----- ページ抜粋

やはり全集録音を行ったネーメ・ヤルヴィ、ロストロポーヴィチなどを含めて、旧ソ連からの亡命者によるショスタコーヴィチ演奏には、何か共通のパトス、場合によっては怨念みたいなものが感じられる。
もっとも、アシュケナージは、すでに母国への里帰りを果たし、サンクトペテルブルク・フィルもこの全集に加わっている。
「ヴォルコフの証言」以後(証言それ自体の真偽のほどはさておいて)、ショスタコーヴィチの、特に「交響曲」を演奏する場合は、作曲者の体制下での葛藤をどう表現するかに注目が集まるようになった。
もちろん「ショスタコーヴィチの作中での体制賛美は、逆説的」というヴォルコフ認識は、証言の真偽によらず、大いにありえると思う。
しかし、アシュケナージのスタンスには、そのような「囚われ」がなく、純音楽的アプローチに徹していて、政治的な色が薄くなり、それが筆者には好ましい。
元来センスがいいのだし、それだけで音楽を作った割り切りは潔いが、指揮者としてのアシュケナージには、筆者としてもまだよく判らないことが多い。

----------
----- 入力データ

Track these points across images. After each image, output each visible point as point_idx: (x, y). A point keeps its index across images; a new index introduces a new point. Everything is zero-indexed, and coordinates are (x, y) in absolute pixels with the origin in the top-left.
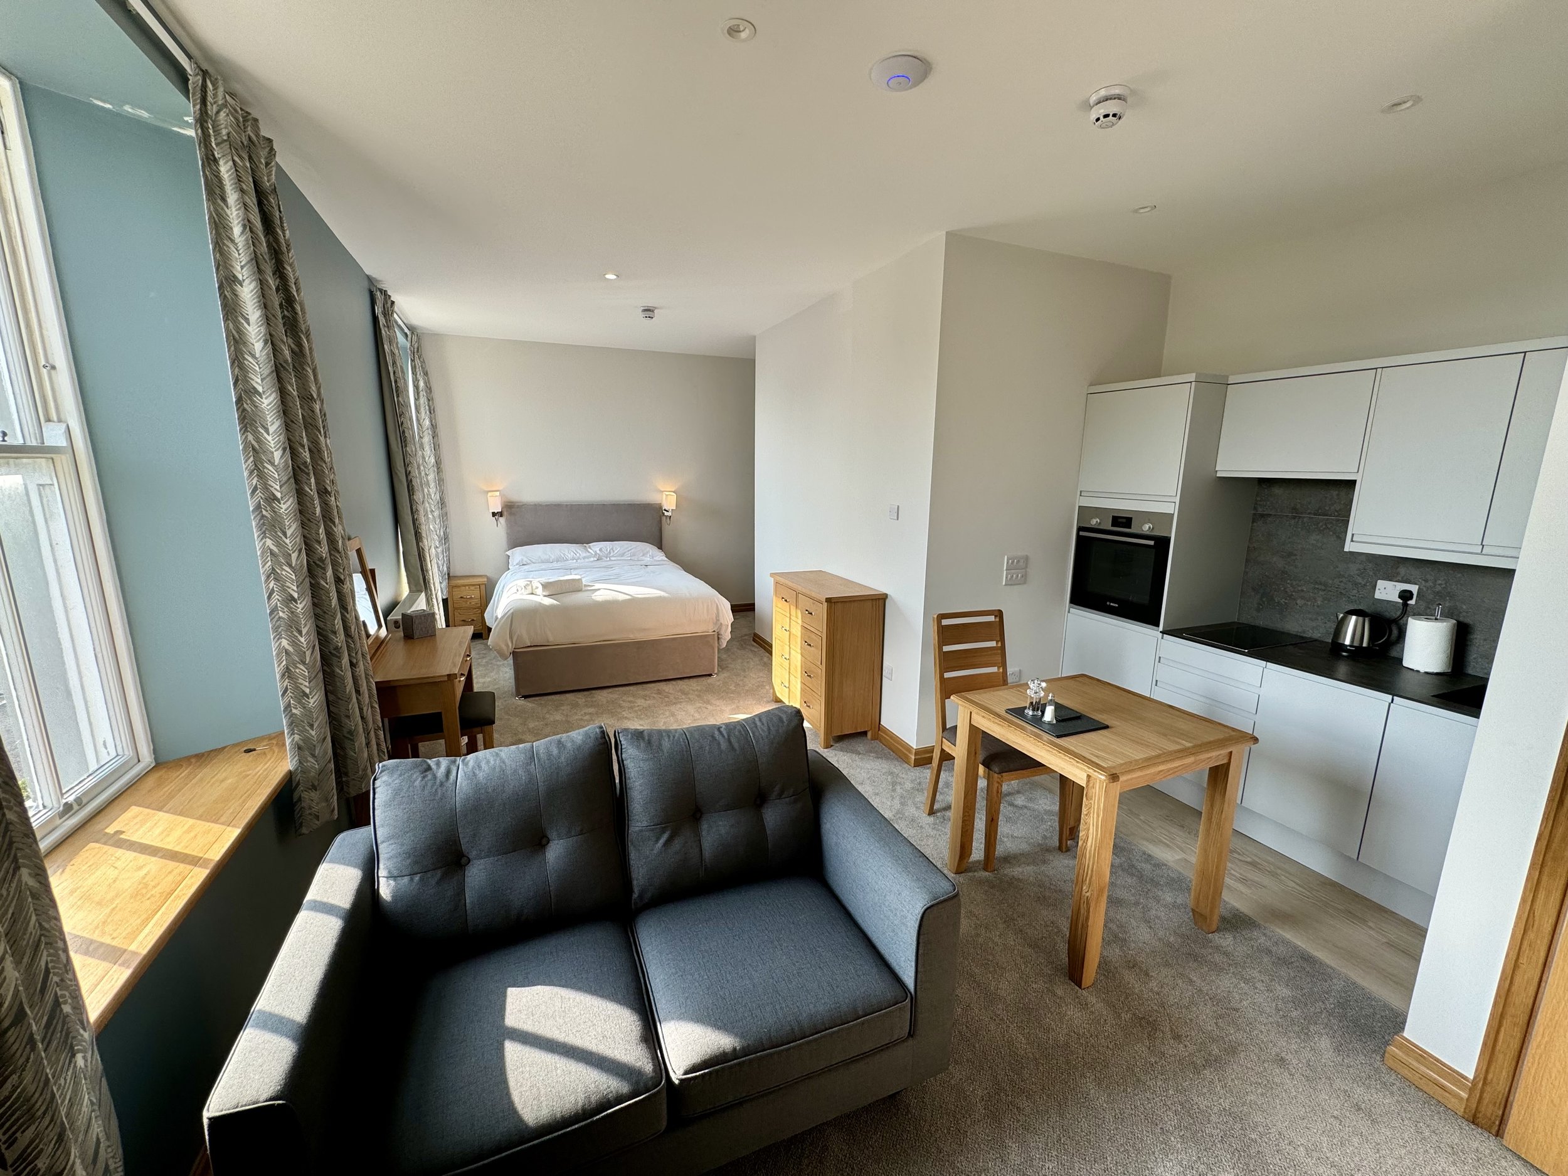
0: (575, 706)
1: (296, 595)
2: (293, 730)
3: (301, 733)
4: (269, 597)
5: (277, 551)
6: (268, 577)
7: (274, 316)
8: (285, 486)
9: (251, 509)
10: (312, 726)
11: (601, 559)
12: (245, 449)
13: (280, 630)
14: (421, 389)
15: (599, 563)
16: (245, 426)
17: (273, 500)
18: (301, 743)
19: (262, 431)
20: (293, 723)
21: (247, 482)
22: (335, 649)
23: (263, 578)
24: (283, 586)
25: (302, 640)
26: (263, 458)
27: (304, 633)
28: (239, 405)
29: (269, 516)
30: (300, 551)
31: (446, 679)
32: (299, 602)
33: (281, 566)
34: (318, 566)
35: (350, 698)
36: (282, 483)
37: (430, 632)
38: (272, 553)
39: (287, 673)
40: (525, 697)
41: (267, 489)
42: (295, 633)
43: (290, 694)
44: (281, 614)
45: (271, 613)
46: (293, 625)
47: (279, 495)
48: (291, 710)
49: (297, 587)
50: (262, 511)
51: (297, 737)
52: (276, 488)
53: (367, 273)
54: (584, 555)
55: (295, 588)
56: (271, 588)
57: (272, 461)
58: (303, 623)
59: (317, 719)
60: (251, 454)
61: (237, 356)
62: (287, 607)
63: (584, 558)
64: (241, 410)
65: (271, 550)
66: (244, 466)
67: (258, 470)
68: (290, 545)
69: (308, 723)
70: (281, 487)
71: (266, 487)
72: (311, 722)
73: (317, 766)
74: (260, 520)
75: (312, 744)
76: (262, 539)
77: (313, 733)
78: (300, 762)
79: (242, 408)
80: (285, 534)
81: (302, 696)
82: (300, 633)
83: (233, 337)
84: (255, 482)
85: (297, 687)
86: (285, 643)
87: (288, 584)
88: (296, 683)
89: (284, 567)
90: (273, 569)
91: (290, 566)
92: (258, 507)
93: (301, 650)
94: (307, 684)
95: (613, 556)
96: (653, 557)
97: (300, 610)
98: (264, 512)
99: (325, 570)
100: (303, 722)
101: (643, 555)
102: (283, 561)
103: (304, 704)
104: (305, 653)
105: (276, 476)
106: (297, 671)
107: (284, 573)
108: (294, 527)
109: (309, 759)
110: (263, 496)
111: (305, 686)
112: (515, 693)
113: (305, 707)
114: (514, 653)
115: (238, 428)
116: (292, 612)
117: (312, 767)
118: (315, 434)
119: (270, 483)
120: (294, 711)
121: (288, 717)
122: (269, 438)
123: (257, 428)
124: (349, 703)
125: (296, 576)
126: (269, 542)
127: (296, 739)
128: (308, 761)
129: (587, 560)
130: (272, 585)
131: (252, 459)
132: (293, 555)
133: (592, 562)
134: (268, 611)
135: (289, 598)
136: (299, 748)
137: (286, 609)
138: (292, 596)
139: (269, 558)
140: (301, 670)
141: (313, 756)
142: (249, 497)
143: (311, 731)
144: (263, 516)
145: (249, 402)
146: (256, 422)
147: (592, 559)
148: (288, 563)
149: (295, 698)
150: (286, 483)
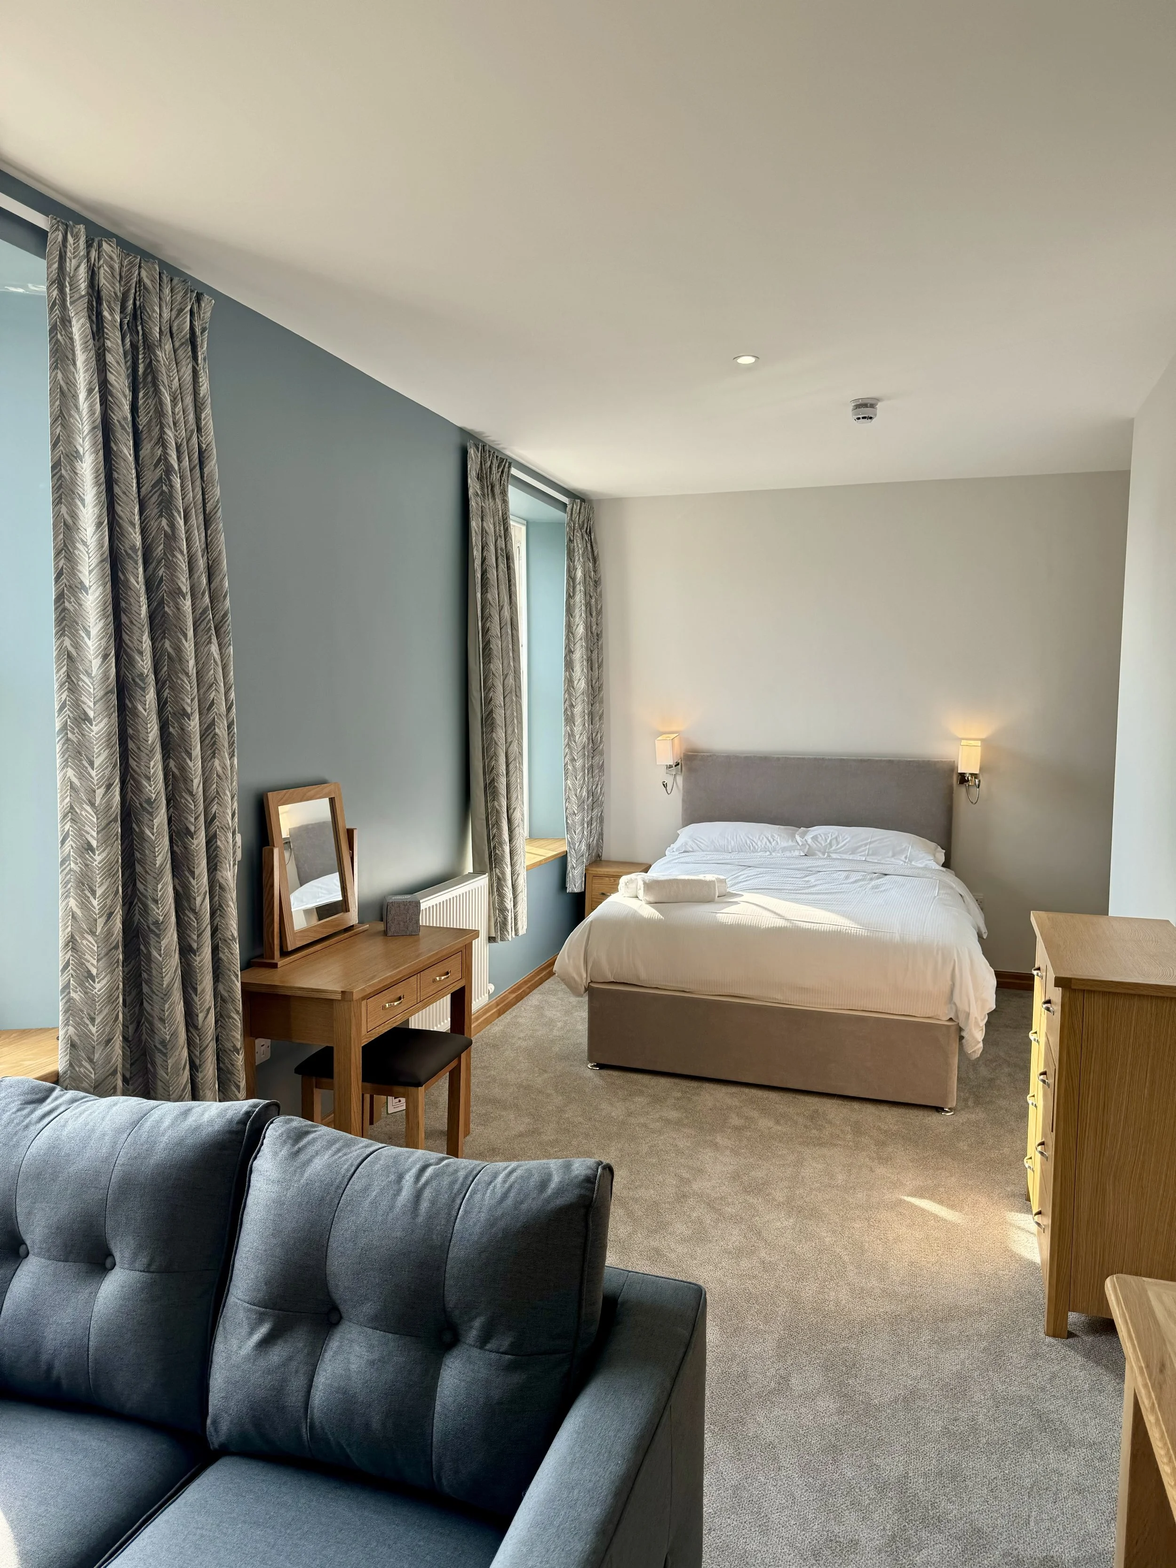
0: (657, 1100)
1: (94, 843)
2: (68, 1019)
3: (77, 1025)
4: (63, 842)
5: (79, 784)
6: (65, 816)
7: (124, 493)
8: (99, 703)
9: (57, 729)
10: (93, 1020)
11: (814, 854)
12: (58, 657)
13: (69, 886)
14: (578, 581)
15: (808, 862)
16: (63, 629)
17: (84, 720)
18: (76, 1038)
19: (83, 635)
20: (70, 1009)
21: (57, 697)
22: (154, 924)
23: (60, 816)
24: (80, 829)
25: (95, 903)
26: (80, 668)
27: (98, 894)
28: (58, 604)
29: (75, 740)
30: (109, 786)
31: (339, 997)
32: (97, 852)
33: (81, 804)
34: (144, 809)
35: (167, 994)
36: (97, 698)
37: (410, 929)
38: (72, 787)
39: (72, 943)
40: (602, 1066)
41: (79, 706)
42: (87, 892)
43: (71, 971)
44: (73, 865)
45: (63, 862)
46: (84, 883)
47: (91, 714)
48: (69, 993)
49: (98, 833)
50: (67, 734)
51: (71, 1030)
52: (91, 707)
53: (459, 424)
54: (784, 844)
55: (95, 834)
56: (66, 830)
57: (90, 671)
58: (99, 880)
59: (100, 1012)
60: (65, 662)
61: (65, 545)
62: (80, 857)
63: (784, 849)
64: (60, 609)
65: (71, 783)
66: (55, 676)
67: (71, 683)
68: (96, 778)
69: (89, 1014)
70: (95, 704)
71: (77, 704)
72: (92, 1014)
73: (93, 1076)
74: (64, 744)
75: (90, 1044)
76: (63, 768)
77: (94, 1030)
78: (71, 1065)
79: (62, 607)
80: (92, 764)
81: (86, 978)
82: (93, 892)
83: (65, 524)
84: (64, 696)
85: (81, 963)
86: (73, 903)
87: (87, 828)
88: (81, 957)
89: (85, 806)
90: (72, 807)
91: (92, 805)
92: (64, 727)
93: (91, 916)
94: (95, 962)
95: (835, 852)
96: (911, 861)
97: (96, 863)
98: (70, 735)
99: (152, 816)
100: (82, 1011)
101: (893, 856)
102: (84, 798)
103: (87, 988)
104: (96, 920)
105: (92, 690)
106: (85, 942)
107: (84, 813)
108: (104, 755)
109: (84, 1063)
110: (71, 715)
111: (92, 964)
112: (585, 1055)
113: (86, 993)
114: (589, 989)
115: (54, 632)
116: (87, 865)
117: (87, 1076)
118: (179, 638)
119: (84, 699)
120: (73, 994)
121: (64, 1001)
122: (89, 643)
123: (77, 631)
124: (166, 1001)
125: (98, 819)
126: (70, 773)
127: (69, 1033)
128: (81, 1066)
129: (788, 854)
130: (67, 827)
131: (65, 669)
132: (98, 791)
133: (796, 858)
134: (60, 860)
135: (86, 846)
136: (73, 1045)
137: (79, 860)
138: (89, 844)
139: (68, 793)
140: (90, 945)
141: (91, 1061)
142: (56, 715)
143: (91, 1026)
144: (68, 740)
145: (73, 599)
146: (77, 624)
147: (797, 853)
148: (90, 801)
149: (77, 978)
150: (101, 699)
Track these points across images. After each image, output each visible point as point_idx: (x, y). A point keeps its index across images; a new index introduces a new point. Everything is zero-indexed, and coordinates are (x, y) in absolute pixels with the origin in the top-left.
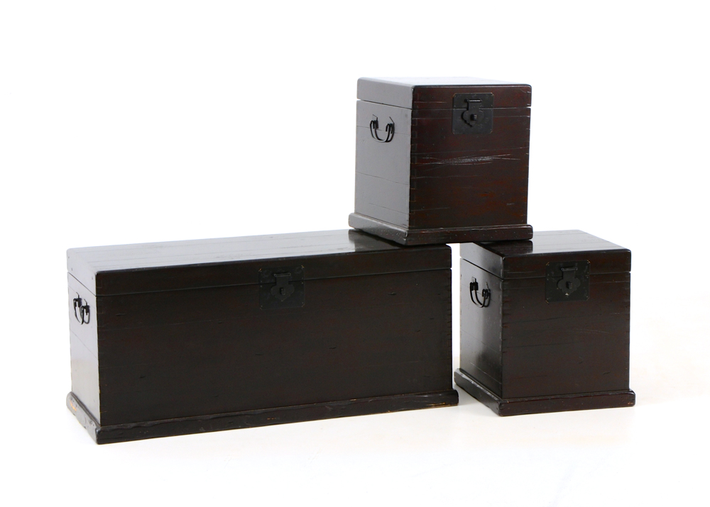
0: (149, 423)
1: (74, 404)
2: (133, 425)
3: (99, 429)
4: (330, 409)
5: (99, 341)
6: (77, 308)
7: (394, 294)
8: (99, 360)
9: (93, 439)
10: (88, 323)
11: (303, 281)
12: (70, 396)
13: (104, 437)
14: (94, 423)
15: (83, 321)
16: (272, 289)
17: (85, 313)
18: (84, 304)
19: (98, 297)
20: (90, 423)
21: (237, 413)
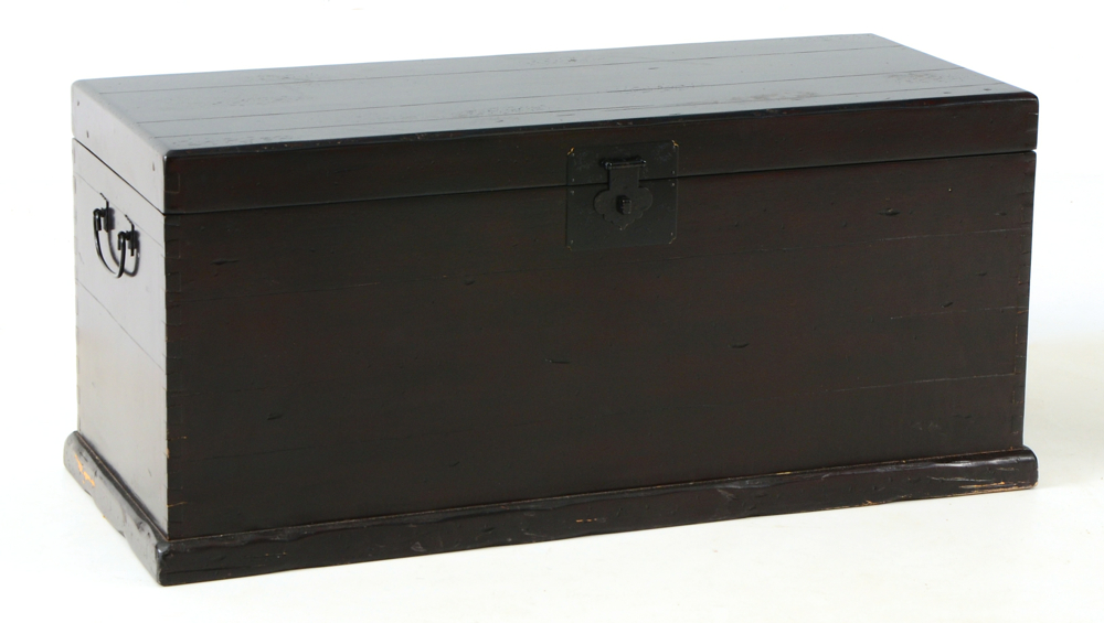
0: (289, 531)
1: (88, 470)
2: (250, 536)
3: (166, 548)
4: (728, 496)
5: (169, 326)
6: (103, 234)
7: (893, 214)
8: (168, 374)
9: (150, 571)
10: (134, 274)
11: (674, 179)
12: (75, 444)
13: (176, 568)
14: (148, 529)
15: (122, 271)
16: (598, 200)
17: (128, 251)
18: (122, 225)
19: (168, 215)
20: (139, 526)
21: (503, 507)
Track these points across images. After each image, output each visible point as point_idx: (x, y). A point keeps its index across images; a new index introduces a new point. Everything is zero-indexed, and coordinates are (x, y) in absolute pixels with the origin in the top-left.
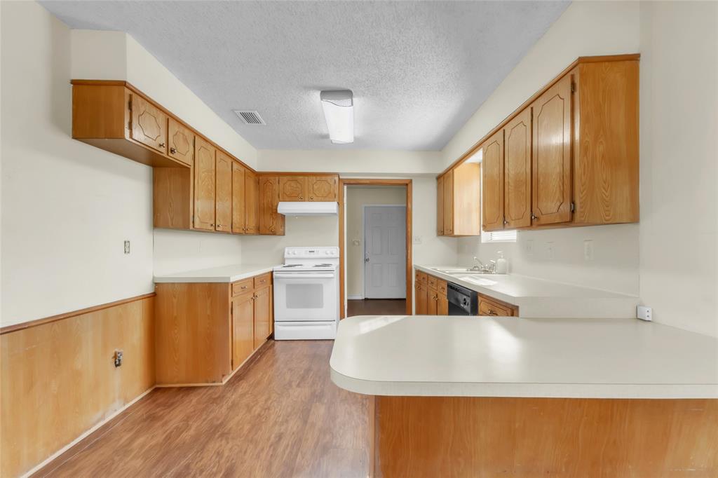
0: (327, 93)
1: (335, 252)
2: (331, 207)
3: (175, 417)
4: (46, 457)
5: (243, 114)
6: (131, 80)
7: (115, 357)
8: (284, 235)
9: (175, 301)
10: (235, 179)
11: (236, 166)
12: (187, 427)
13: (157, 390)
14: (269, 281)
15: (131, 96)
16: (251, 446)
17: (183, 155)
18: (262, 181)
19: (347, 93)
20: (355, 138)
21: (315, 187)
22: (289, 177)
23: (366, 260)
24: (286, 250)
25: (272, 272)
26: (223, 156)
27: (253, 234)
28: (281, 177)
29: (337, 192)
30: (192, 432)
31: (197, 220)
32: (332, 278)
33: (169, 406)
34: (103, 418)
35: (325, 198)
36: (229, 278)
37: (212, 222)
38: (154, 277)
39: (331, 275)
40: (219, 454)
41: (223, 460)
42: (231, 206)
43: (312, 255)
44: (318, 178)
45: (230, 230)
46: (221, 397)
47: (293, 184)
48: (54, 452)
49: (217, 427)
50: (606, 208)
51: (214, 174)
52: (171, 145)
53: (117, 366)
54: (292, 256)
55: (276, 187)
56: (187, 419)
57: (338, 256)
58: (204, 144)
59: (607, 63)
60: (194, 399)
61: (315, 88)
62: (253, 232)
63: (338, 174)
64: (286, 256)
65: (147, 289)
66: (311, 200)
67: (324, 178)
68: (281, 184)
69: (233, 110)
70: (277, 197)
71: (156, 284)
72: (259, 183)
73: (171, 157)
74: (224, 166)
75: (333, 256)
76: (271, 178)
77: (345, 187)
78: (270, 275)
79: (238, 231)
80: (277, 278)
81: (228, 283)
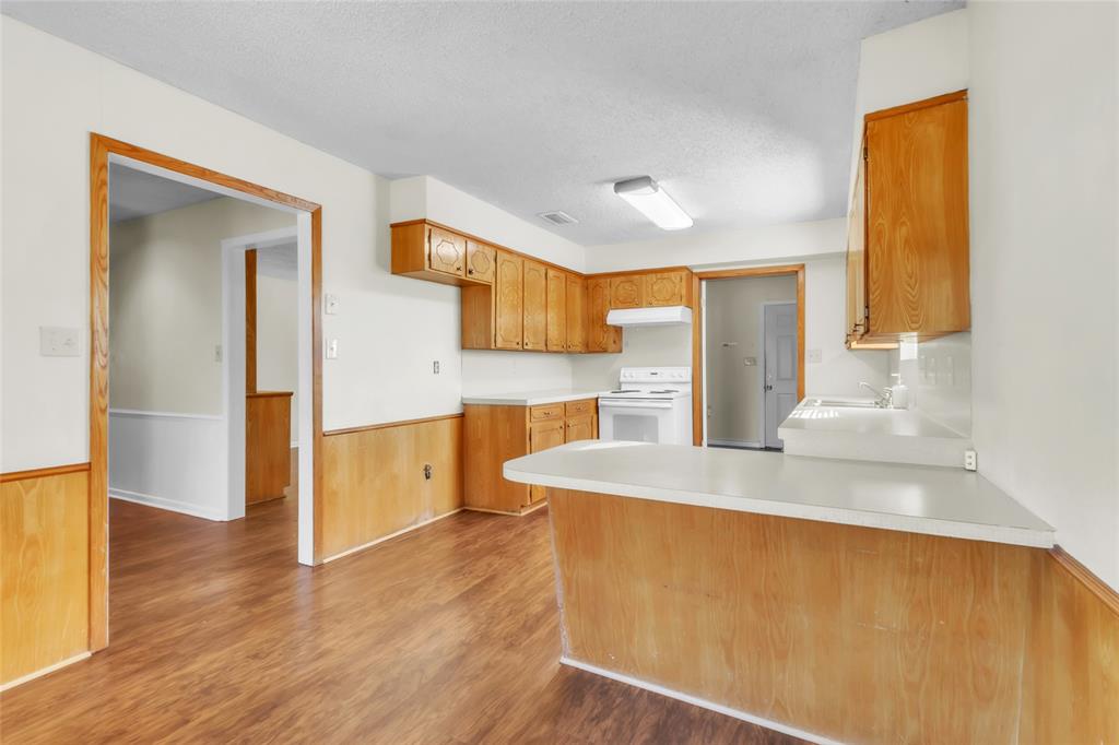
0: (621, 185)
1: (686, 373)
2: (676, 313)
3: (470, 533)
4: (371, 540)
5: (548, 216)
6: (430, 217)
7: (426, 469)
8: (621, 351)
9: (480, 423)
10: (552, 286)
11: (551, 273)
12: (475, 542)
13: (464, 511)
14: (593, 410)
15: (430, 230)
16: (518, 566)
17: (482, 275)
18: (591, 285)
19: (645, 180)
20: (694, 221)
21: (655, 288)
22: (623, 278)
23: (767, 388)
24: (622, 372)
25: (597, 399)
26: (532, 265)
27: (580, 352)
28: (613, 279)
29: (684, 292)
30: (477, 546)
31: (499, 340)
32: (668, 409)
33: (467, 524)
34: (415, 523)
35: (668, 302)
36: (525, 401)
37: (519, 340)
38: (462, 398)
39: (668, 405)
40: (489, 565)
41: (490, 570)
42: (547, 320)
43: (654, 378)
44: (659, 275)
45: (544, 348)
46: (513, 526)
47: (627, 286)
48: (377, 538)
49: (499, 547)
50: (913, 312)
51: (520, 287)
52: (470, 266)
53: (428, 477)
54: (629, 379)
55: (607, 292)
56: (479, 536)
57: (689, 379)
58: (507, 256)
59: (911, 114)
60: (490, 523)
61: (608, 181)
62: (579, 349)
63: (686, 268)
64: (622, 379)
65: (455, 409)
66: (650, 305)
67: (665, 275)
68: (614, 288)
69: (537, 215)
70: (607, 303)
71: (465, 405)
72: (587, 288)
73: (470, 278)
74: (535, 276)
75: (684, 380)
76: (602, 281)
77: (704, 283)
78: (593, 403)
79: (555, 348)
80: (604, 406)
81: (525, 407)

----------

→ 課題内容
ページ抜粋によると、アシュケナージのショスタコーヴィチ全集に加わっているオーケストラはどこですか？

→ 模範解答
サンクトペテルブルク・フィルです。